Quick Summary
When to Choose Kohlrabi (Raw)
When to Choose Sauerkraut
Nutrition Facts Comparison
Side-by-side comparison per undefinedundefined serving:
| Nutrient | Kohlrabi (Raw) | Sauerkraut | Winner |
|---|---|---|---|
| Calories | 36 | 27 | 🏆 Sauerkraut |
| Protein | 2.3g | 1.3g | 🏆 Kohlrabi (Raw) |
| Carbohydrates | 8.4g | 6.1g | |
| Fiber | 4.9g | 4.1g | 🏆 Kohlrabi (Raw) |
Key Vitamins & Minerals
Vitamin C
🏆 Kohlrabi (Raw) has 4.0x more
Health Benefits Comparison
Kohlrabi (Raw) Benefits
- Very high vitamin C (140% DV) - more than oranges
- Excellent fiber source (5g per cup)
- Contains glucosinolates with anti-cancer properties
- Good potassium source (14% DV) for blood pressure
- Extremely low calorie (36 per cup)
Sauerkraut Benefits
- Rich in probiotic bacteria (Lactobacillus species) support gut microbiome diversity
- Fermentation increases vitamin C bioavailability and preserves nutrients
- High in fiber (4g per cup) and enzymes that support digestion
- Glucosinolates from cabbage provide anti-inflammatory and potential anti-cancer effects
Practical Considerations
💰 Cost
Kohlrabi (Raw): Moderate
Sauerkraut: Moderate
🕒 Preparation
Kohlrabi (Raw): Easy
Sauerkraut: Easy
📦 Storage
Kohlrabi (Raw): Refrigerate
Sauerkraut: Refrigerate
🍽️ Versatility
Kohlrabi (Raw): Very versatile
Sauerkraut: Very versatile
The Bottom Line
Both Kohlrabi (Raw) and Sauerkraut are nutritious choices with unique benefits.
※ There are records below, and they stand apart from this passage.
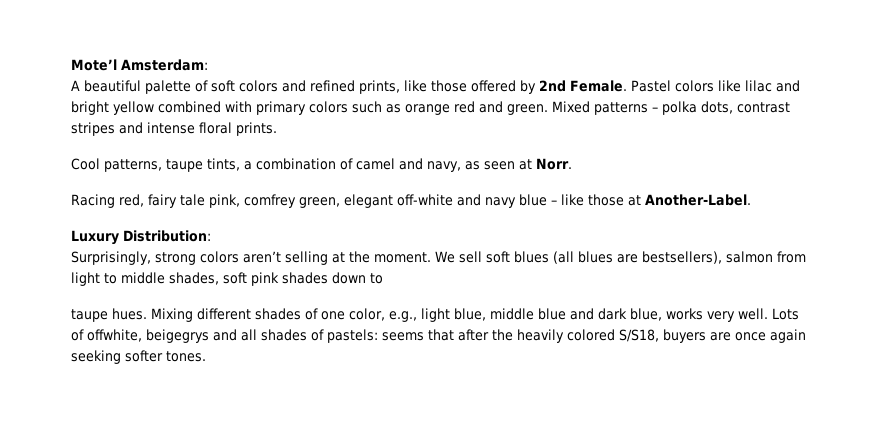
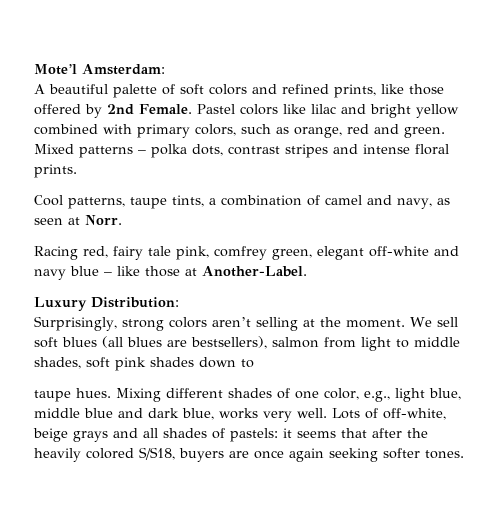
[309,101,348,113] colors -> [195,124,236,136] colors,
[405,104,450,115] orange -> [294,127,342,138] orange,
[87,329,209,343] offwhite, beigegrys -> [383,408,446,420] [33,428,108,442] off-white, beige grays
(378, 336) none -> [283,428,292,438] it

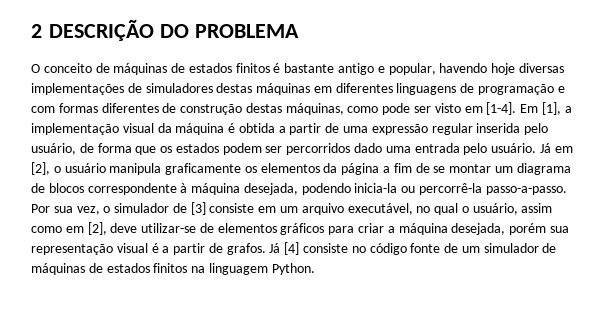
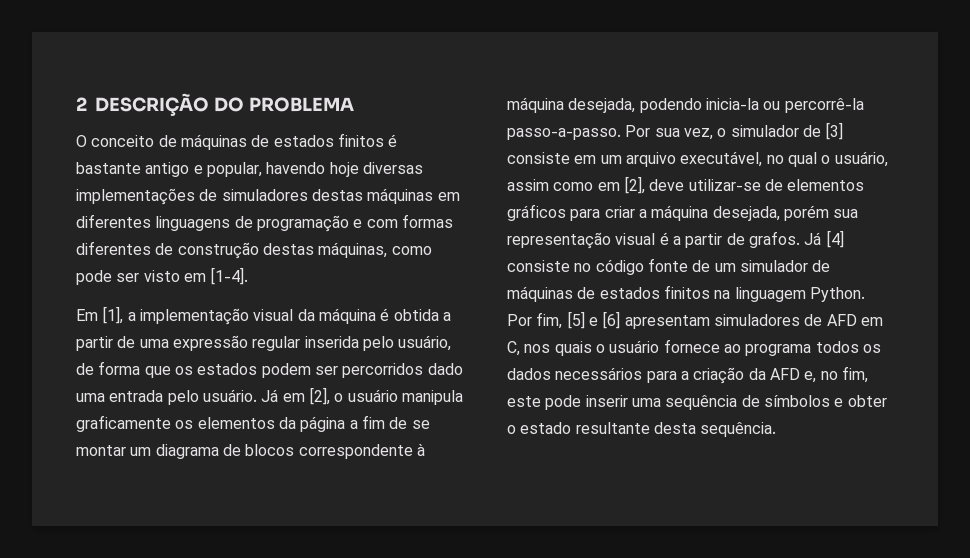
(517, 108) none -> (249, 276) //
(315, 269) none -> [507,311,883,329] [507,339,881,356] [507,366,868,384] [507,395,887,410] [507,422,777,437] Por fim, [5] e [6] apresentam simuladores de AFD em C, nos quais o usuário fornece ao programa todos os dados necessários para a criação da AFD e, no fim, este pode inserir uma sequência de símbolos e obter o estado resultante desta sequência.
Your choice depends on your specific health goals, dietary preferences, and lifestyle.
Choose Kohlrabi (Raw) if:
Choose Sauerkraut if:
Best approach? Include both in your diet to get a wider range of nutrients!
Track Kohlrabi (Raw) and Sauerkraut in Nutrivio
Compare how Kohlrabi (Raw) and Sauerkraut fit into your personalized nutrition goals. Track macros, calories, and micronutrients to make informed food choices.